The first year of the scheme in 2021/22 will see a £400million initial investment with more cash to be spent after that.
Meanwhile, ministers hope that spending £1.4billion to improve Job Centre Plus sites will make it easier for people searching for work to get the support they need.
Ministry of Defence the exception as Rishi Sunak will confirm multi-year funding boost for armed forces
Chancellor Rishi Sunak will today confirm the Ministry of Defence will receive a £24billion budget boost in the coming years.
The increase in spending was announced by Boris Johnson last week as he vowed to make the UK the ‘foremost naval power in Europe’ and to modernise Britain’s armed forces.
Mr Sunak will confirm a £24billion budget boost for the Ministry of Defence after Boris Johnson vowed to make the UK the ‘foremost naval power in Europe’. Pictured is the Royal Navy aircraft carrier HMS Queen Elizabeth, at Portsmouth Naval Base in 2017
The MOD will get an extra £16.5billion over the next four years on top of a previous Tory commitment to raise defence spending annually by 0.5 per cent above inflation.
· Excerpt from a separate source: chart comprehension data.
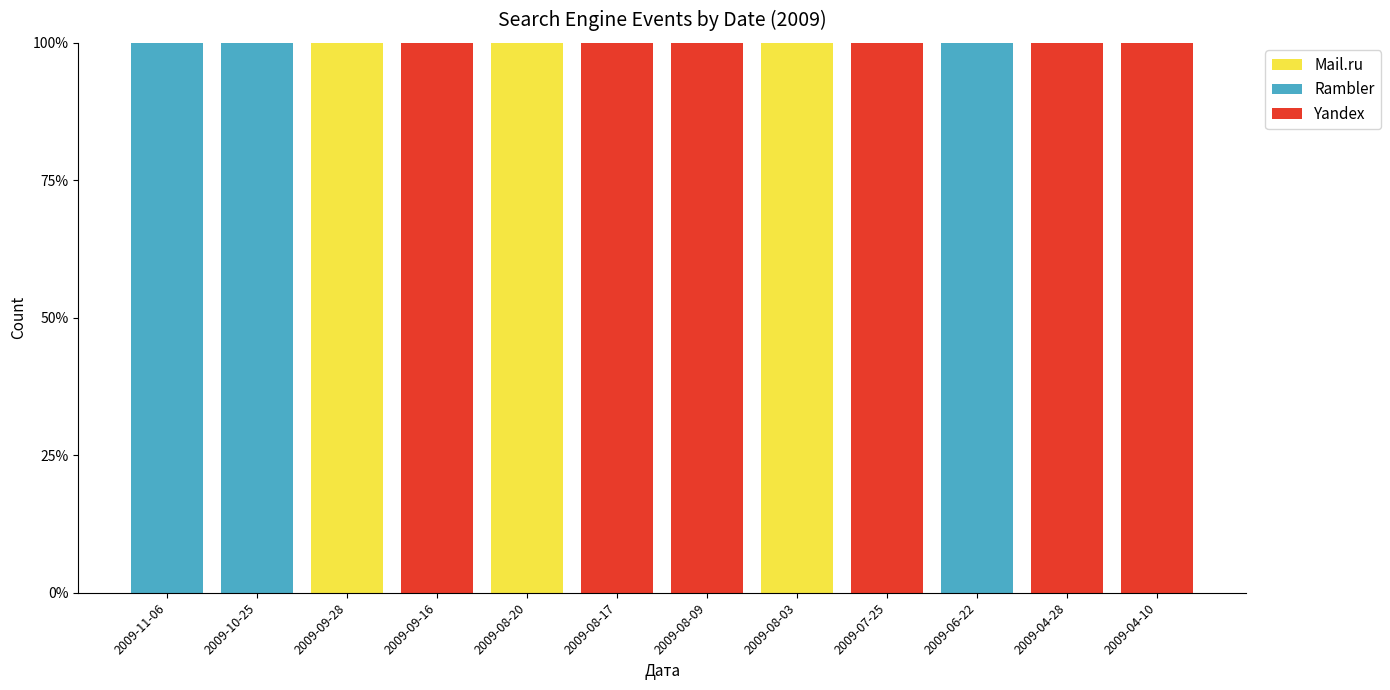

True or false: Rambler has a value of 0 at 2009-08-09.

True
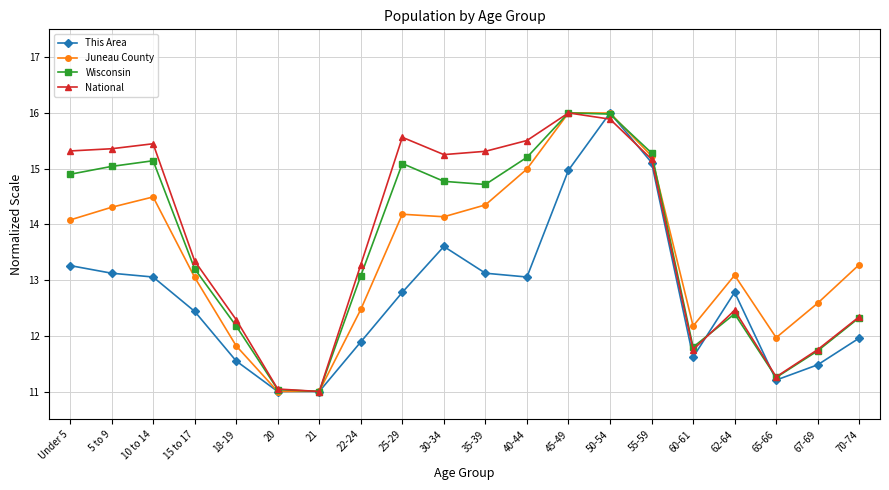

The This Area series shows 19.0 at 70-74. True or false?

False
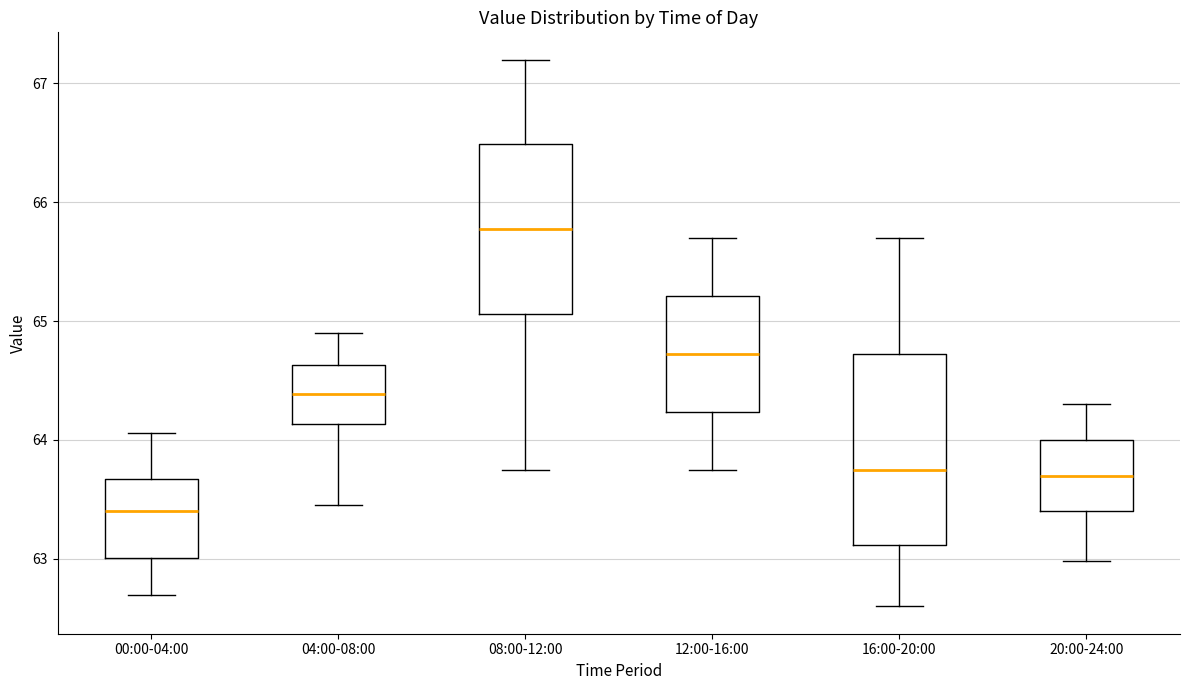

Which box has the highest median line?

08:00-12:00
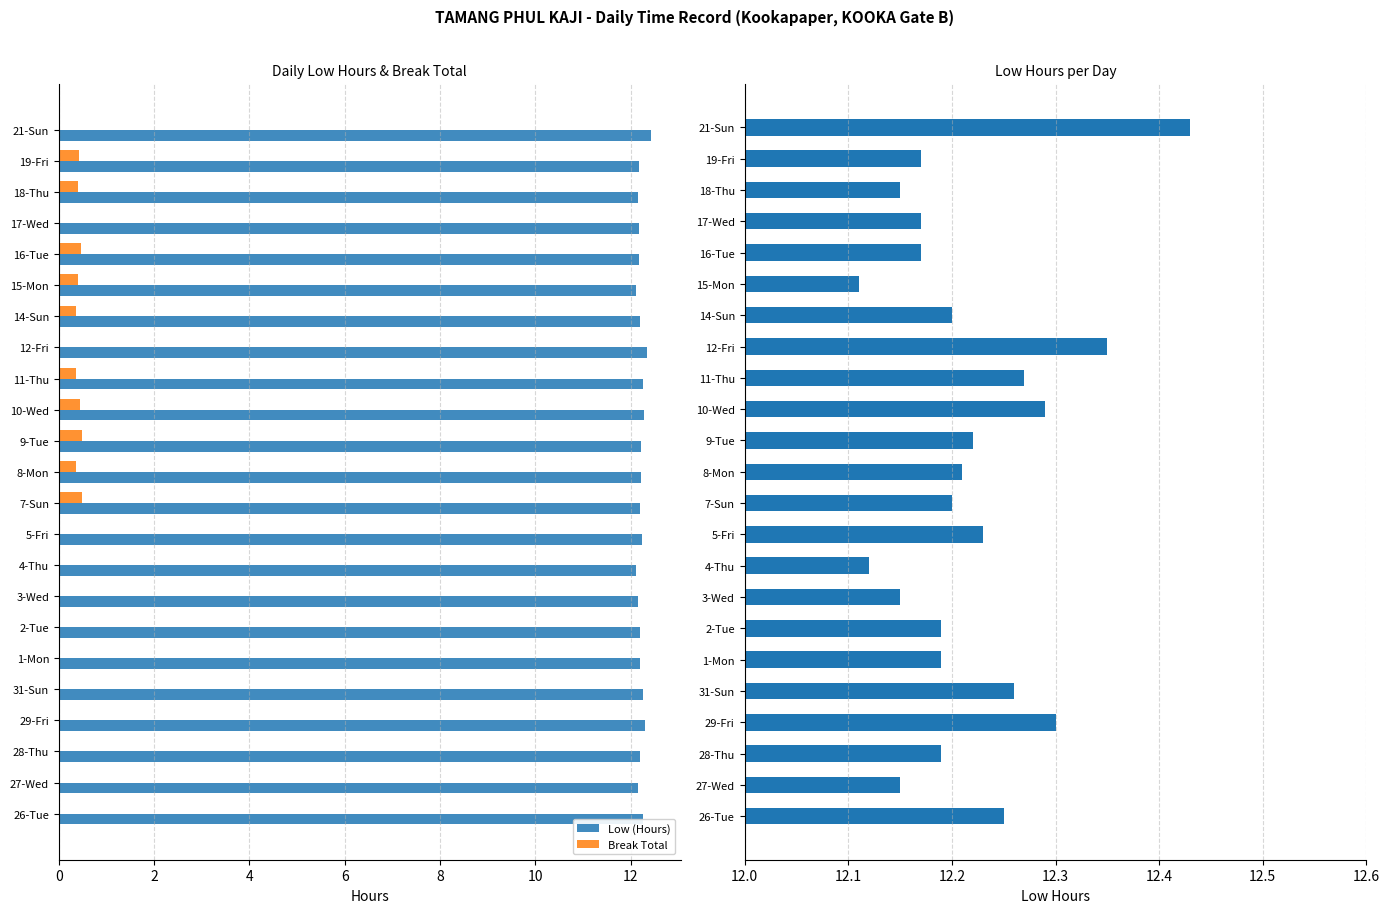

True or false: Break Total has a value of 0.0 at 4-Thu.

True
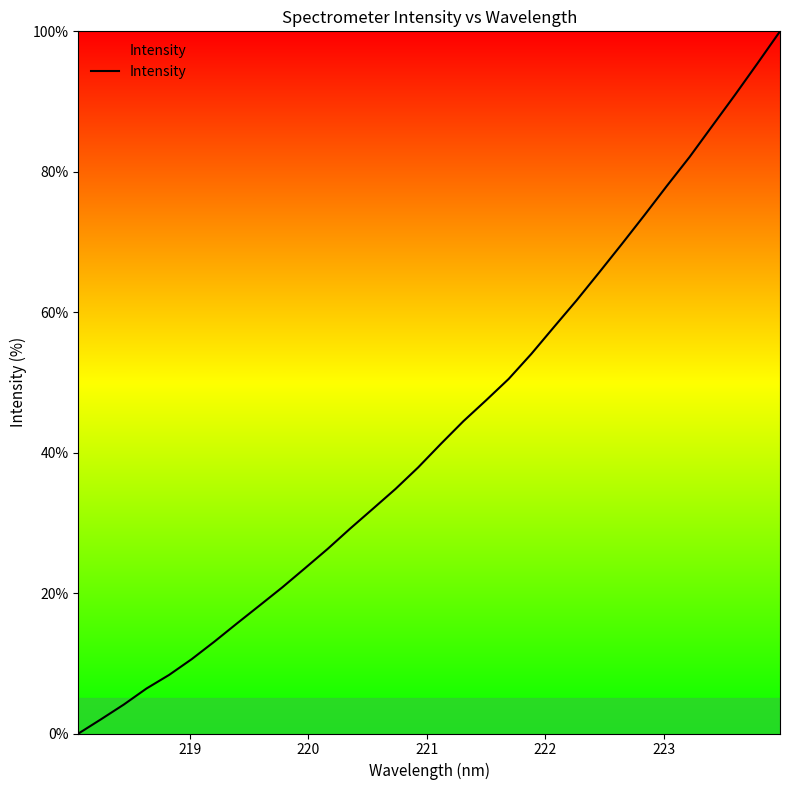

How many values are above zero?

31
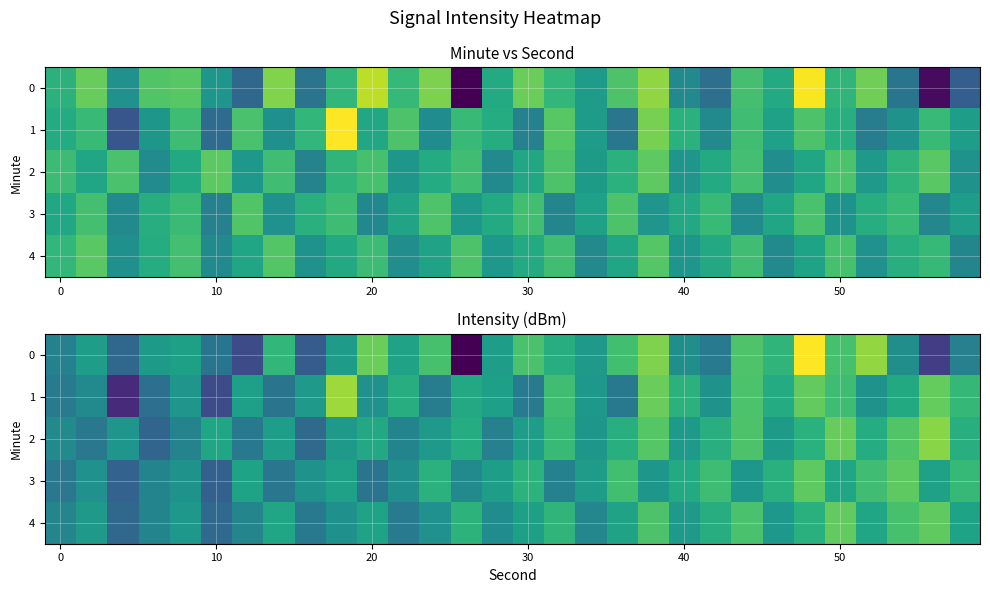

What is the maximum value shown in the chart?

-102.3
The armed forces will be an exception at the Spending Review because every other Whitehall department will only receive a one-year spending allocation rather than the usual multi-year settlement.
The short term approach has been taken by the Chancellor because of the economic uncertainty caused by the coronavirus crisis.
NHS mental health services in line for £500million funding increase
Rishi Sunak will today announce a £500million injection for NHS mental health services as part of a broader package of support for the health service.
Some £3billion is expected to be made available to the NHS as the Government looks to help it recover from the coronavirus crisis.
The Treasury said the NHS will get £1billion to address backlogs by catching up on checks, scans and operations that have been delayed because of the pandemic.
Approximately £1.5billion will be used to ease existing pressure in the health service.
The funding pledge for the NHS is significantly less than what pressure groups have asked for.
The British Medical Association said it believes more than £10billion in extra funding will be needed just to tackle the growing backlog in care.